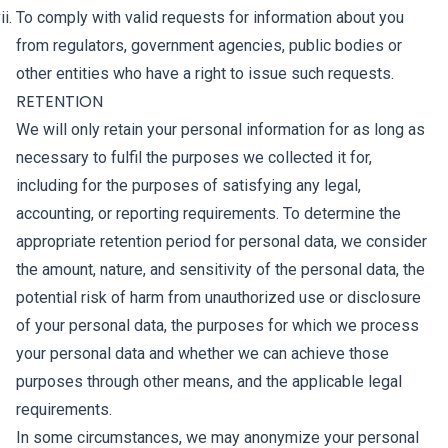
To comply with valid requests for information about you
from regulators, government agencies, public bodies or
other entities who have a right to issue such requests.
RETENTION
We will only retain your personal information for as long as
necessary to fulfil the purposes we collected it for,
including for the purposes of satisfying any legal,
accounting, or reporting requirements. To determine the
appropriate retention period for personal data, we consider
the amount, nature, and sensitivity of the personal data, the
potential risk of harm from unauthorized use or disclosure
of your personal data, the purposes for which we process
your personal data and whether we can achieve those
purposes through other means, and the applicable legal
requirements.
In some circumstances, we may anonymize your personal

◆ ◆ ◆ ◆ ◆

ACTIVITY
Give back the full listing above word for word, and let no picture through.

TASK ANSWER
To comply with valid requests for information about you
from regulators, government agencies, public bodies or
other entities who have a right to issue such requests.
RETENTION
We will only retain your personal information for as long as
necessary to fulfil the purposes we collected it for,
including for the purposes of satisfying any legal,
accounting, or reporting requirements. To determine the
appropriate retention period for personal data, we consider
the amount, nature, and sensitivity of the personal data, the
potential risk of harm from unauthorized use or disclosure
of your personal data, the purposes for which we process
your personal data and whether we can achieve those
purposes through other means, and the applicable legal
requirements.
In some circumstances, we may anonymize your personal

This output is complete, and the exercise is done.